Florian Schlichting fsfs at debian.org
Fri Feb 20 17:10:59 UTC 2015


Hi Kurt,

> > To protect our users and comply with adopted Internet standards, openssl
> > in Debian should no longer include RC4 ciphers in the DEFAULT list of
> > ciphers, neither in Jessie nor supported stable / oldstable releases.
> 
> I fully support that RFC.  However I don't think it's a good idea
> to remove it from DEFAULT in jessie.  Reasons not to are:
> - Many servers only support RC4 so clients still need to support
>   RC4 to be able to talk to them.  Hopefully this RFC will change
>   that.

What servers, and what clients are we talking about here? From reading
the Chromium [0] and Firefox [1] bugs about this, I understand that
payment processors in the US have a problem disabling RC4 on older
setups while maintaining PCI compliance. SSL Pulse [2] counts around
1.5% of web sites surveyed that only support RC4. So major browsers like
Iceweasel and Chromium may want to keep RC4 around as an option for
those who need it (there's talk about a whitelist in [0]).

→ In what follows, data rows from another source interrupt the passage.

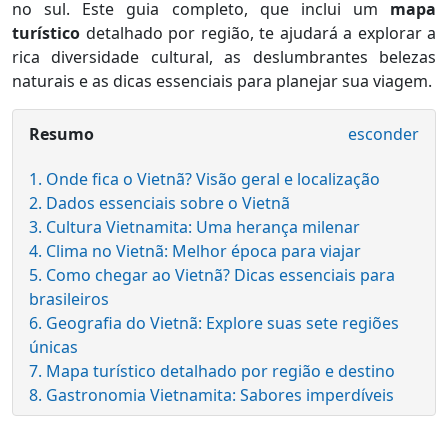
no sul. Este guia completo, que inclui um
mapa
turístico
detalhado por região, te ajudará a explorar a
rica diversidade cultural, as deslumbrantes belezas
naturais e as dicas essenciais para planejar sua viagem.
Resumo
esconder
1. Onde fica o Vietnã? Visão geral e localização
2. Dados essenciais sobre o Vietnã
3. Cultura Vietnamita: Uma herança milenar
4. Clima no Vietnã: Melhor época para viajar
5. Como chegar ao Vietnã? Dicas essenciais para
brasileiros
6. Geografia do Vietnã: Explore suas sete regiões
únicas
7. Mapa turístico detalhado por região e destino
8. Gastronomia Vietnamita: Sabores imperdíveis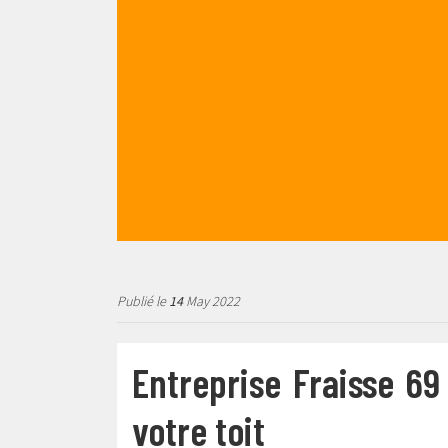
Publié le
14
May 2022
Entreprise Fraisse 69
votre toit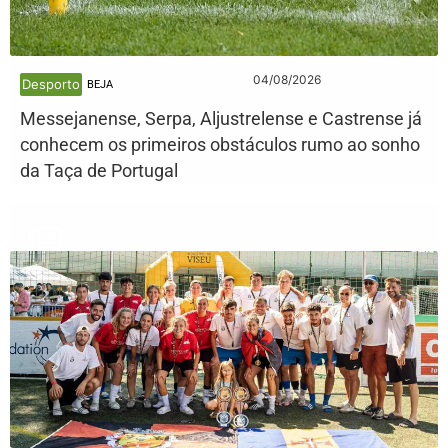
04/08/2026
Desporto
BEJA
Messejanense, Serpa, Aljustrelense e Castrense já
conhecem os primeiros obstáculos rumo ao sonho
da Taça de Portugal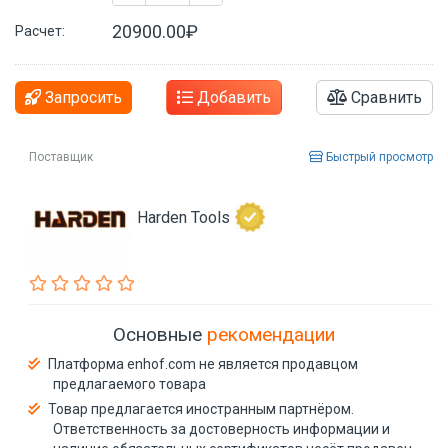
20900.00₽
Расчет:
Запросить
Добавить
Сравнить
Поставщик
Быстрый просмотр
Harden Tools
Основные
рекомендации
Платформа enhof.com не является продавцом
предлагаемого товара
Товар предлагается иностранным партнёром.
Ответственность за достоверность информации и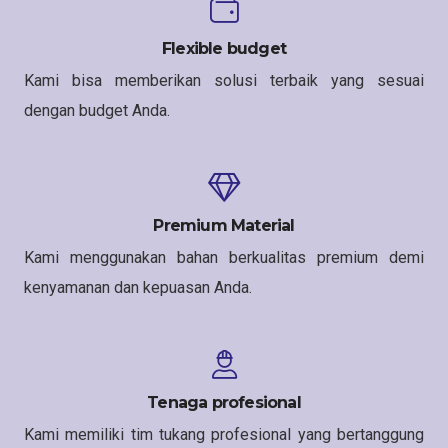
Flexible budget
Kami bisa memberikan solusi terbaik yang sesuai
dengan budget Anda.
Premium Material
Kami menggunakan bahan berkualitas premium demi
kenyamanan dan kepuasan Anda.
Tenaga profesional
Kami memiliki tim tukang profesional yang bertanggung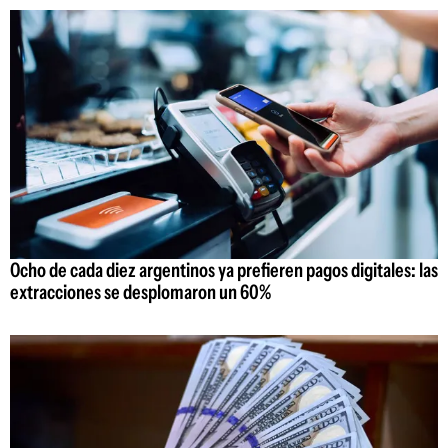
Ocho de cada diez argentinos ya prefieren pagos digitales: las
extracciones se desplomaron un 60%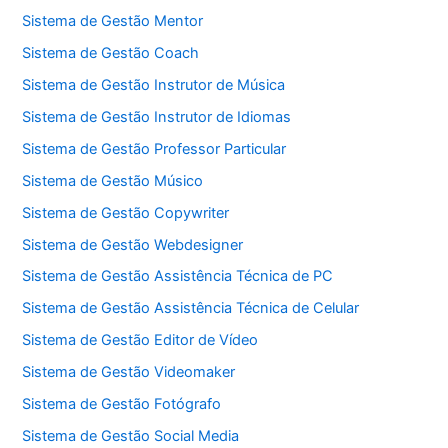
Sistema de Gestão Mentor
Sistema de Gestão Coach
Sistema de Gestão Instrutor de Música
Sistema de Gestão Instrutor de Idiomas
Sistema de Gestão Professor Particular
Sistema de Gestão Músico
Sistema de Gestão Copywriter
Sistema de Gestão Webdesigner
Sistema de Gestão Assistência Técnica de PC
Sistema de Gestão Assistência Técnica de Celular
Sistema de Gestão Editor de Vídeo
Sistema de Gestão Videomaker
Sistema de Gestão Fotógrafo
Sistema de Gestão Social Media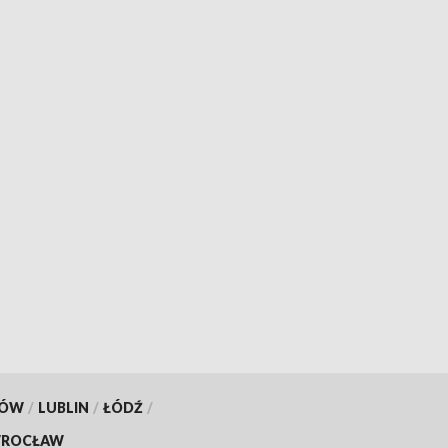
KÓW
/
LUBLIN
/
ŁÓDŹ
/
ROCŁAW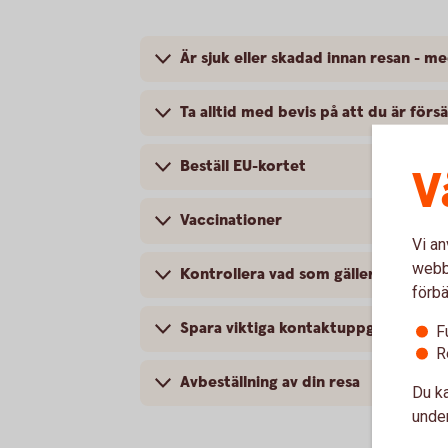
Är sjuk eller skadad innan resan - 
Ta alltid med bevis på att du är förs
Beställ EU-kortet
V
Vaccinationer
Vi an
webbp
Kontrollera vad som gäller för ditt 
förbä
Spara viktiga kontaktuppgifter
F
R
Avbeställning av din resa
Du ka
under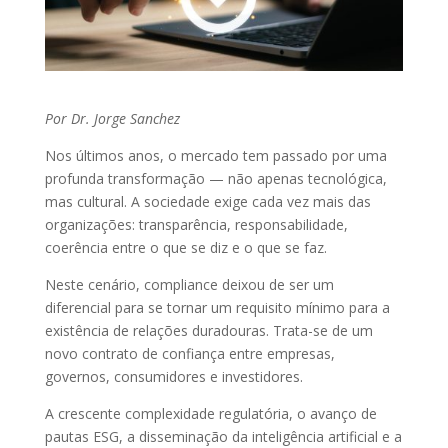
Por Dr. Jorge Sanchez
Nos últimos anos, o mercado tem passado por uma
profunda transformação — não apenas tecnológica,
mas cultural. A sociedade exige cada vez mais das
organizações: transparência, responsabilidade,
coerência entre o que se diz e o que se faz.
Neste cenário, compliance deixou de ser um
diferencial para se tornar um requisito mínimo para a
existência de relações duradouras. Trata-se de um
novo contrato de confiança entre empresas,
governos, consumidores e investidores.
A crescente complexidade regulatória, o avanço de
pautas ESG, a disseminação da inteligência artificial e a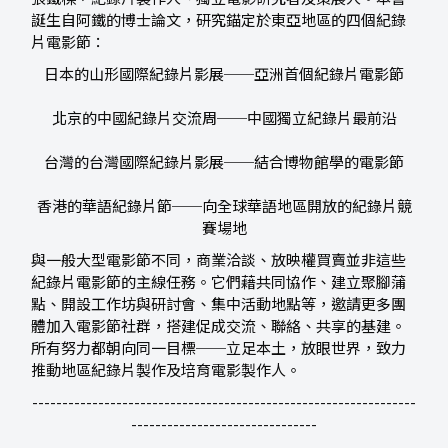
誕生自阿鐵的博士論文，研究錨定於東亞地區的四個紀錄
片電影節：
日本的山形國際紀錄片影展──亞洲首個紀錄片電影節
北京的中國紀錄片交流周──中國獨立紀錄片最前沿
台灣的台灣國際紀錄片影展──結合博物館學的電影節
香港的華語紀錄片節──向全球華語地區開放的紀錄片競
賽場地
與一般大型電影節不同，商業洽談、放映權買賣並非這些
紀錄片電影節的主線任務。它們藉共同協作、建立聚腳蒲
點、開設工作坊與研討會、集中活動地點等，邀請更多團
體加入電影節社群，搭建促成交流、聯絡、共享的基建。
所有努力都朝向同一目標──立足本土，放眼世界，致力
推動地區紀錄片製作及培育電影製作人。
----------------------------------------------------------------
-------------------------------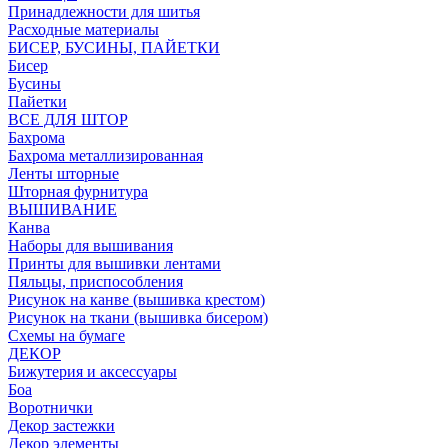
Принадлежности для шитья
Расходные материалы
БИСЕР, БУСИНЫ, ПАЙЕТКИ
Бисер
Бусины
Пайетки
ВСЕ ДЛЯ ШТОР
Бахрома
Бахрома металлизированная
Ленты шторные
Шторная фурнитура
ВЫШИВАНИЕ
Канва
Наборы для вышивания
Принты для вышивки лентами
Пяльцы, приспособления
Рисунок на канве (вышивка крестом)
Рисунок на ткани (вышивка бисером)
Схемы на бумаге
ДЕКОР
Бижутерия и аксессуары
Боа
Воротнички
Декор застежки
Декор элементы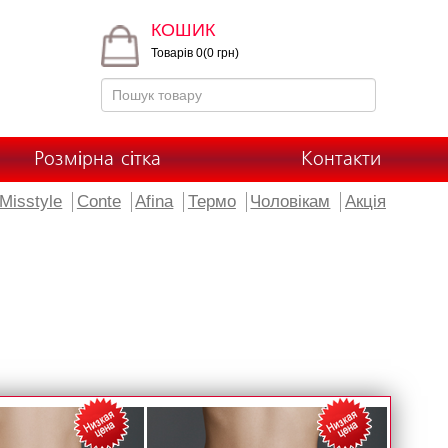
КОШИК
Товарів 0(0 грн)
Розмірна сітка
Контакти
Misstyle
Conte
Afina
Термо
Чоловікам
Акція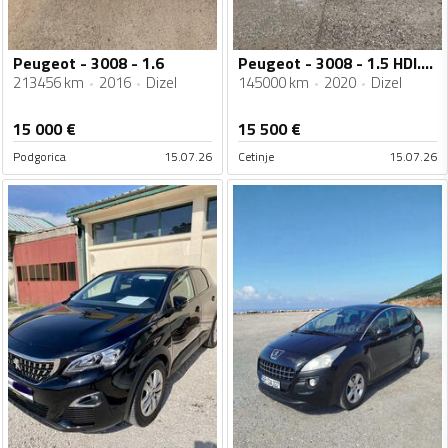
Peugeot - 3008 - 1.6
Peugeot - 3008 - 1.5 HDI.AUTOMATIK
213456 km
2016
Dizel
145000 km
2020
Dizel
15 000
€
15 500
€
Podgorica
15.07.26
Cetinje
15.07.26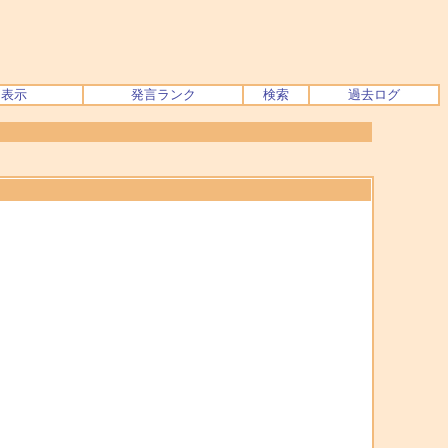
ク表示
発言ランク
検索
過去ログ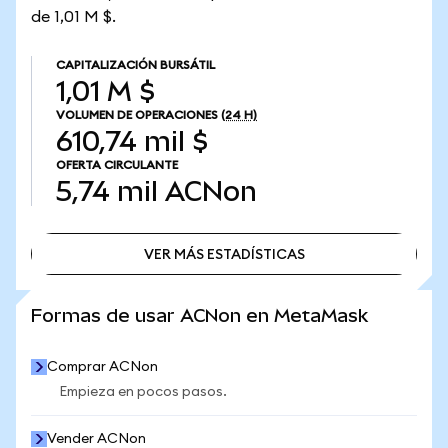
de 1,01 M $.
CAPITALIZACIÓN BURSÁTIL
1,01 M $
VOLUMEN DE OPERACIONES
(24 H)
610,74 mil $
OFERTA CIRCULANTE
5,74 mil
ACNon
VER MÁS ESTADÍSTICAS
VER MÁS ESTADÍSTICAS
Formas de usar ACNon en MetaMask
Comprar ACNon
Empieza en pocos pasos.
Vender ACNon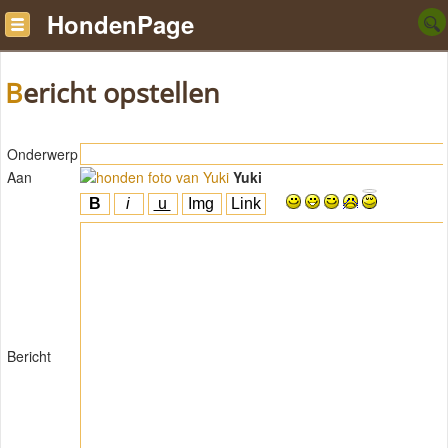
HondenPage
Bericht opstellen
Onderwerp
Aan
Yuki
Bericht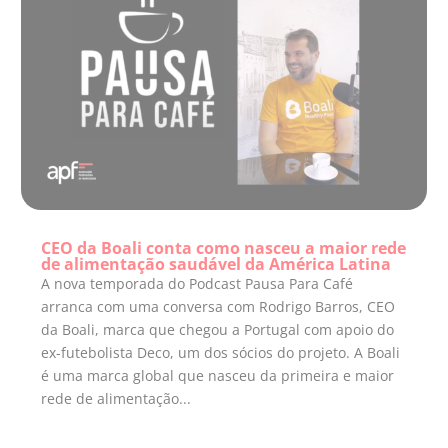
CEO da Boali conta como nasceu a maior rede
de alimentação saudável da América Latina
A nova temporada do Podcast Pausa Para Café
arranca com uma conversa com Rodrigo Barros, CEO
da Boali, marca que chegou a Portugal com apoio do
ex-futebolista Deco, um dos sócios do projeto. A Boali
é uma marca global que nasceu da primeira e maior
rede de alimentação...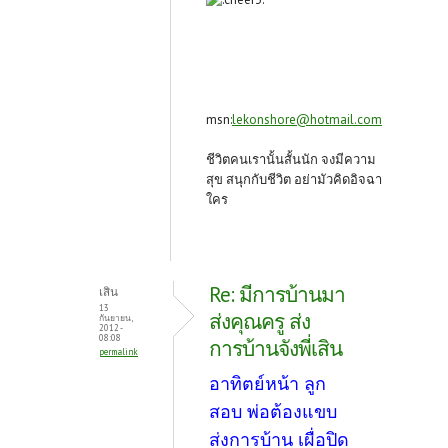
msn:
lekonshore@hotmail.com
ชีวิตคนเรานั้นสั้นนัก จงมีความ
สุข สนุกกับชีวิต อย่ามัวคิดอิจฉา
ใคร
Re: มีการบ้านมา
เสิน
13
ส่งคุณครู ส่ง
กันยายน,
2012 -
08:08
การบ้านจังพี่เสิน
permalink
อาทิตย์หน้า ลูก
สอบ พ่อต้องแขบ
ส่งการบ้าน เผื่อปิด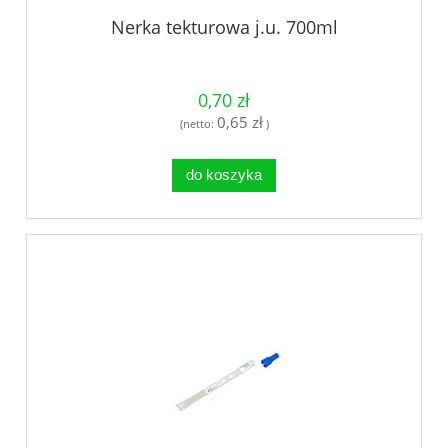
Nerka tekturowa j.u. 700ml
0,70 zł
0,65 zł
(netto:
)
do koszyka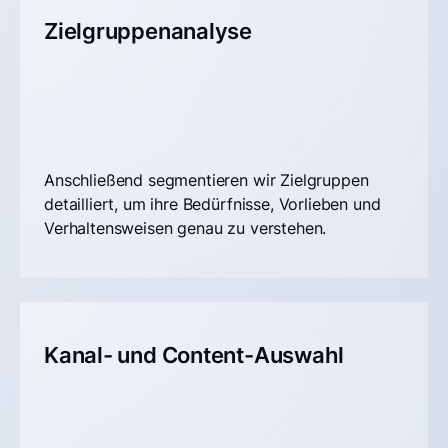
Zielgruppenanalyse
Anschließend segmentieren wir Zielgruppen
detailliert, um ihre Bedürfnisse, Vorlieben und
Verhaltensweisen genau zu verstehen.
Kanal- und Content-Auswahl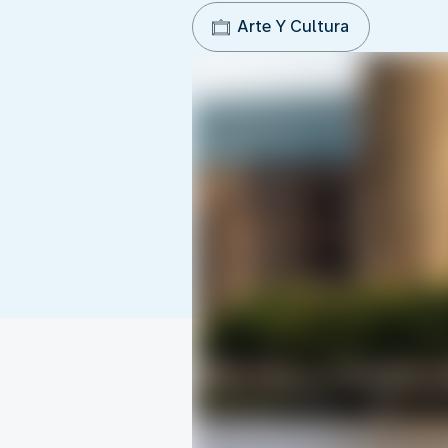
Arte Y Cultura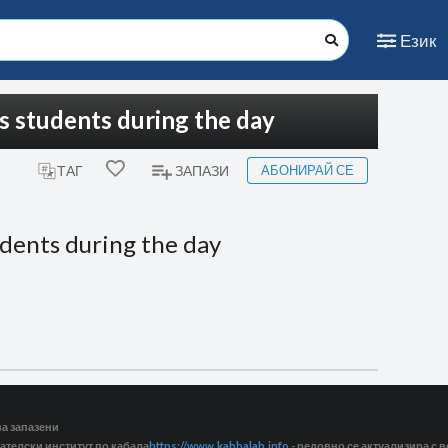
Език
is students during the day
АБОНИРАЙ СЕ
ТАГ
ЗАПАЗИ
udents during the day
ва запазени
ателски институт по кабала
https://www.kabbalah.info
- редовно се актуализира с в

[0] https://code.google.com/p/chromium/issues/detail?id=375342
[1] https://bugzilla.mozilla.org/show_bug.cgi?id=999544
[2] https://www.trustworthyinternet.org/ssl-pulse/

However everybody else should get rid of RC4 now, not just on the server
but also on the client side - and I'm particularly thinking of all the
applications that use TLS beyond the web. It is a lot easier to remove
RC4 ciphers from the DEFAULT list in openssl and to add it back in the
very few web browsers that need it (and I'm not sure there are any at
all that use openssl in Debian and rely on the DEFAULT), than to change
the hundreds of other applications in Debian that use openssl to require
"DEFAULT:!RC4".

> - In practice if the other side supports something other than RC4
>   it's likely that RC4 isn't used.

Looking at SSL Pulse [2] again, 23.3% of sites will negotiate an
RC4-based cipher with modern browsers, that's roughly a third of those
having some RC4 suites enabled. Not all that unlikely, I'd say, and a
reason why Google and Mozilla consider moving forward on the client
side.


I think disabling RC4 in the default list of suites in openssl and
similar libraries like gnutls and libnss is the right thing to do, and I
think it should be done now, unless we have a clear idea about what if
anything this breaks and will need to be fixed beforehand.